TeachFirst – privatisation by stealth?

At a time when the National Party have overseen cuts to student allowance eligibility and continued underfunding of education, there’s one educational provider that they’re happy to put millions into: Teach First NZ.

But their plans for Teach First NZ have recently hit a snag. The Employment Relations Authority ruled that all this time employing Teach First teachers has been illegal. This is because all teaching vacancies must be advertised by law. Teach First allows trainee teachers to be bonded to a low-decile school for two years, without the position being advertised.

You can see why Teach First can be an attractive proposition for prospective teachers. Instead of getting indebted for unpaid professional training at university, you get paid to train as a teacher. There’s also the lofty claims that the programme claims: addressing pressing social issues of inequality through education. The two-year program places trainees in “hard-to-staff” schools in South Auckland, Whangarei or Northland. It recruits “top graduates and career-changing professionals” to become “highly effective teachers and insprational leaders” for the most disadvantaged, predominantly Māori and Pasifika communites.

The idea that barely-trained trainees with little or no experience are best placed to teach those most disadvantaged beggars belief. Steve McCabe, a teacher at a decile 2 school in South Auckland, points out the worrying message this scheme sends to students: “central Auckland’s grammar schools are entitled to skilled, trained and dedicated professionals, [but] lesser economic status means they should be grateful for whomever their schools can get to stand up in front of a class”.

This is also a fundamentally anti-union measure. If the scheme spreads it will create two-tier staff rooms as well, and is part of a long-term push to de-professionalise teaching and take away from the provisions protected in the PPTA-won collective agreement.

**WHAT YOU SHOULD DO:** Copy out the whole piece on Teach First NZ word for word, from the title through the last sentence.

**DATA EXCERPTS:**
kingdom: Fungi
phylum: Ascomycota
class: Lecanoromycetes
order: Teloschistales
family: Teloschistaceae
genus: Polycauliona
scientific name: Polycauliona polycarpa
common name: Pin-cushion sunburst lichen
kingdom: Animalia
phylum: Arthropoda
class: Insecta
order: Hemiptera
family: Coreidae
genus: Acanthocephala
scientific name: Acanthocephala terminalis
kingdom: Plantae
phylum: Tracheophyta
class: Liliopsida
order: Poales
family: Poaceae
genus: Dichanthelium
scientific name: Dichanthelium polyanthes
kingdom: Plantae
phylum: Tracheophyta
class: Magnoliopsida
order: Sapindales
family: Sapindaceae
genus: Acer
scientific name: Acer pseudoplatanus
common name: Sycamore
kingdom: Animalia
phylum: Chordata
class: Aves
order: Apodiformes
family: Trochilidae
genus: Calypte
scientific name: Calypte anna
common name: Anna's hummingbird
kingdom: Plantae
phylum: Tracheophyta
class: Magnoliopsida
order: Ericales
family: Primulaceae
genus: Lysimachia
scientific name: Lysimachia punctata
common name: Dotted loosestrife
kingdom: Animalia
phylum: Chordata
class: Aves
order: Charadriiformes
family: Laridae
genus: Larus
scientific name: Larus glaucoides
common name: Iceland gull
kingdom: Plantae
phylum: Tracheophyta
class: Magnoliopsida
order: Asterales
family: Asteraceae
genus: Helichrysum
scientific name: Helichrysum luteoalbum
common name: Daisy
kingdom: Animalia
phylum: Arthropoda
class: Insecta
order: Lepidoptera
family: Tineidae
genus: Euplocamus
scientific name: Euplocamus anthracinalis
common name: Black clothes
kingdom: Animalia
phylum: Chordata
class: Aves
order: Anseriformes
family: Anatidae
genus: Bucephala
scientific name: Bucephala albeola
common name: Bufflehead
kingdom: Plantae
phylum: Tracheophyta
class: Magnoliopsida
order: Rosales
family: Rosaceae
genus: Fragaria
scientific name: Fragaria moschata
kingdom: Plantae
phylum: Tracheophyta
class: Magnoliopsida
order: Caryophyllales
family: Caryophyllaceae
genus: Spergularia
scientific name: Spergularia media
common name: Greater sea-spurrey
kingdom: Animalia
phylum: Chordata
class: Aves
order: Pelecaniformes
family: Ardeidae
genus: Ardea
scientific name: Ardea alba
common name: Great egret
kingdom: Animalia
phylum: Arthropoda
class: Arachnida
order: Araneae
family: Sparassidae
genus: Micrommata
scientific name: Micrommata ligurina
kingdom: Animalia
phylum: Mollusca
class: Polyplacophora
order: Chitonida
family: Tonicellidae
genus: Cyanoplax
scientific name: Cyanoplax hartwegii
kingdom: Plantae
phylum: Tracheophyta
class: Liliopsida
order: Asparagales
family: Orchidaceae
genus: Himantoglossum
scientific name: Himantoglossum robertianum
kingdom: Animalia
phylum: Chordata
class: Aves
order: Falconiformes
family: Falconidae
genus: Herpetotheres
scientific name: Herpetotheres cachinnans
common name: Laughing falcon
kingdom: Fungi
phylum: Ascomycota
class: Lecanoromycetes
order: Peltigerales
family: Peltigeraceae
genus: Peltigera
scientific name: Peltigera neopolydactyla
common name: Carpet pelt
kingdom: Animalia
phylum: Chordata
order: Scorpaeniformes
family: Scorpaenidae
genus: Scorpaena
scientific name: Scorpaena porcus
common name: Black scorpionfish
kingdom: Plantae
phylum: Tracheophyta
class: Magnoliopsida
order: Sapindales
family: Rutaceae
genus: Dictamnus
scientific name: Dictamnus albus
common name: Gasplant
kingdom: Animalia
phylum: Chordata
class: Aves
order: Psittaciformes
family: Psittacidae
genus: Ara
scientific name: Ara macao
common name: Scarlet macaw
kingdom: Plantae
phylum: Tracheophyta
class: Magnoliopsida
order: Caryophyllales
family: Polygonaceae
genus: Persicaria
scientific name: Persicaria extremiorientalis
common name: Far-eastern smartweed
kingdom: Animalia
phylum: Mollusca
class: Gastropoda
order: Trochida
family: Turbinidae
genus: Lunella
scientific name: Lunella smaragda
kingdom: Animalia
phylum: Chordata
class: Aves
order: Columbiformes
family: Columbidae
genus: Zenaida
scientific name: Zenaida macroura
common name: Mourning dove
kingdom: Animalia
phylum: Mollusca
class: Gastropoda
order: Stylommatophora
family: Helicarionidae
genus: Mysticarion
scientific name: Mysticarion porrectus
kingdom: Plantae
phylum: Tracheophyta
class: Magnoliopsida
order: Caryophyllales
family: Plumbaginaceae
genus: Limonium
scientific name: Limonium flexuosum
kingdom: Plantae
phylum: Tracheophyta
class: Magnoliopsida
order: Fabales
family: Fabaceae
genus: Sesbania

**ANSWER AREA:**
TeachFirst – privatisation by stealth?

At a time when the National Party have overseen cuts to student allowance eligibility and continued underfunding of education, there’s one educational provider that they’re happy to put millions into: Teach First NZ.

But their plans for Teach First NZ have recently hit a snag. The Employment Relations Authority ruled that all this time employing Teach First teachers has been illegal. This is because all teaching vacancies must be advertised by law. Teach First allows trainee teachers to be bonded to a low-decile school for two years, without the position being advertised.

You can see why Teach First can be an attractive proposition for prospective teachers. Instead of getting indebted for unpaid professional training at university, you get paid to train as a teacher. There’s also the lofty claims that the programme claims: addressing pressing social issues of inequality through education. The two-year program places trainees in “hard-to-staff” schools in South Auckland, Whangarei or Northland. It recruits “top graduates and career-changing professionals” to become “highly effective teachers and insprational leaders” for the most disadvantaged, predominantly Māori and Pasifika communites.

The idea that barely-trained trainees with little or no experience are best placed to teach those most disadvantaged beggars belief. Steve McCabe, a teacher at a decile 2 school in South Auckland, points out the worrying message this scheme sends to students: “central Auckland’s grammar schools are entitled to skilled, trained and dedicated professionals, [but] lesser economic status means they should be grateful for whomever their schools can get to stand up in front of a class”.

This is also a fundamentally anti-union measure. If the scheme spreads it will create two-tier staff rooms as well, and is part of a long-term push to de-professionalise teaching and take away from the provisions protected in the PPTA-won collective agreement.